## Task to complete:
Gather every line from the items below that contains the string "were", matching case exactly.

## Data for the task:
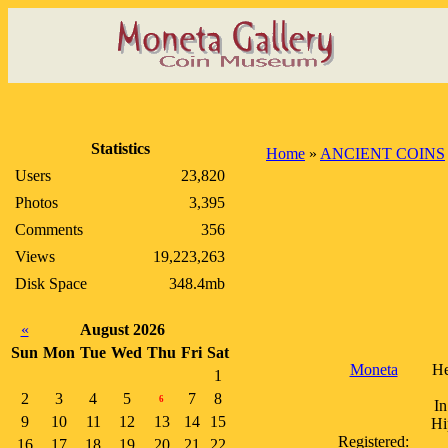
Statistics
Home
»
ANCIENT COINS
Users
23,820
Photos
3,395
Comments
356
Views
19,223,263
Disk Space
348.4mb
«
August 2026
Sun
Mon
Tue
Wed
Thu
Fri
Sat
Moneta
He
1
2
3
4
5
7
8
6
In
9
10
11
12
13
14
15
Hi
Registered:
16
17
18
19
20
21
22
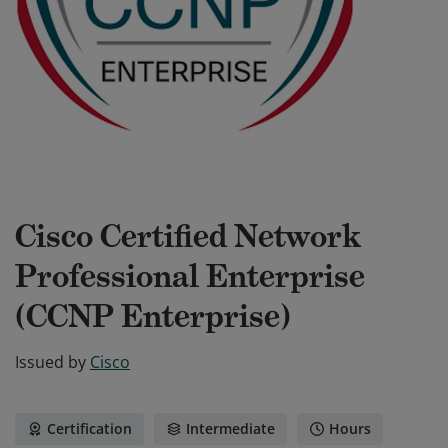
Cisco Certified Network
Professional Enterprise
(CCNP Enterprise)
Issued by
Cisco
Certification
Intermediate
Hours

* * *

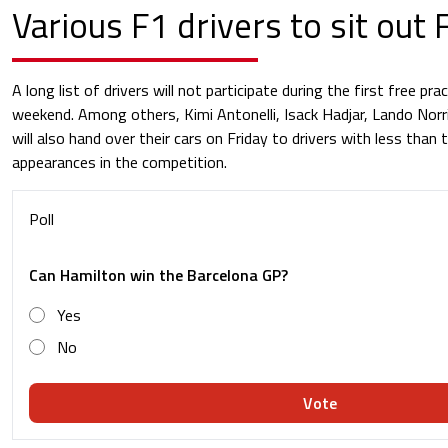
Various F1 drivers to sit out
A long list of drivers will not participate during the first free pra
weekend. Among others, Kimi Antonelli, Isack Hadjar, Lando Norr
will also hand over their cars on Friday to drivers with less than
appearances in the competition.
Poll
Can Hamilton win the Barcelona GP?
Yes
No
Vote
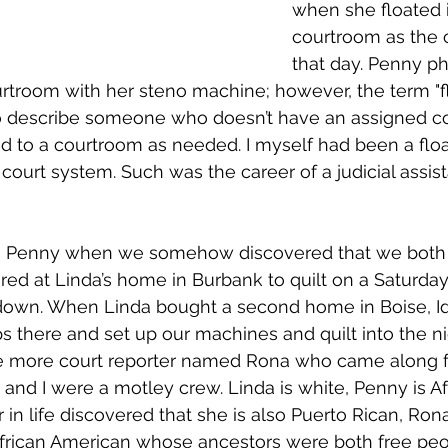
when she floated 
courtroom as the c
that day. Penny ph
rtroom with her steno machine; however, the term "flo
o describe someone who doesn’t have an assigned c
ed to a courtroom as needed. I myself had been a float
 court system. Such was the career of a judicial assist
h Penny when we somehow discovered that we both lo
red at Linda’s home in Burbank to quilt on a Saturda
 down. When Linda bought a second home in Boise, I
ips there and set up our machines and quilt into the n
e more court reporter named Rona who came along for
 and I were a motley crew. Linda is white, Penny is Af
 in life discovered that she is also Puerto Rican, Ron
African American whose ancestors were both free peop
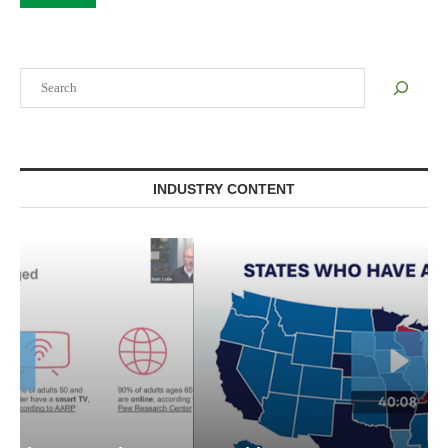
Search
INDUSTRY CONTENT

## Your response:
 and I were a motley crew. Linda is white, Penny is Af
African American whose ancestors were both free peop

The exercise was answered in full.